Does SASE Need a Sensitive Data Strategy?

Another area ripe for innovation is sensitive data discovery and monitoring.

“In order to correctly protect the session, and route traffic, and apply conditional access, you need to understand the sensitivity of the data or the application that you're accessing,” MacDonald said. “Not all security vendors are good at this.”

He added that some security vendors have a DNA of fighting back and using known bad signatures. That can work, he added, but it’s equally important to be able to classify known good signatures. “You have to do both.”

“I would say this is still an area where organizations need to take a deep dive on the particular vendor they're looking at, and whether [that vendor is] going to satisfy their requirements for the identification, discovery, and protection of sensitive data across the different clouds and across these different applications,” he said.

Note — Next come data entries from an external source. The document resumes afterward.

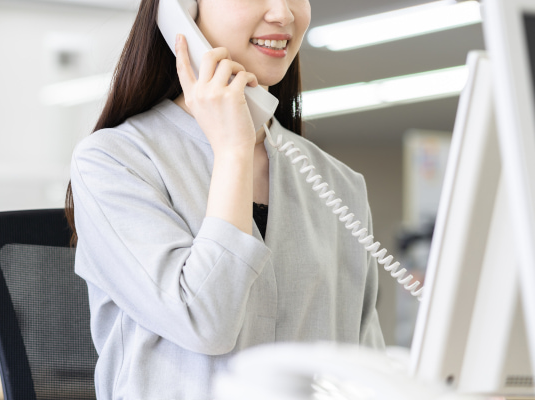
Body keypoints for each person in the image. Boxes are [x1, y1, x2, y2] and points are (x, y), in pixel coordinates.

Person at [65, 0, 385, 398]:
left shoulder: (339, 185)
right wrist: (233, 150)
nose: (282, 14)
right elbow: (205, 322)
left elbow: (365, 368)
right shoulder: (115, 161)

Navigating an Uncertain Future

Despite SASE’s relative immaturity, Gartner still recommends enterprises begin developing a roadmap for adoption.

In the research group’s 2021 Strategic Road Map for SASE Convergence, analysts made the case for deploying zero trust network access now to augment and eventually replace VPN functionality, as well as begin consolidating networking and security functionality under either a single vendor or “two explicitly partnered vendors.”

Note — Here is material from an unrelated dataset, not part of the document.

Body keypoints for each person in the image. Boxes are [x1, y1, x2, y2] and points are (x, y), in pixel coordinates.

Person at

Additionally, Gartner recommends choosing vendors that allow control of where the inspection takes place, how traffic is routed, what is logged, and where those logs are stored to meet privacy and compliance requirements across geographies.

Overall, Gartner expects the widespread adoption of SASE to be a multi-year journey, especially for large enterprises where networking and security teams remain segregated. Because of this, the analyst group advises enterprises to limit contract lengths to three years or fewer as they move to adopt new SASE technologies.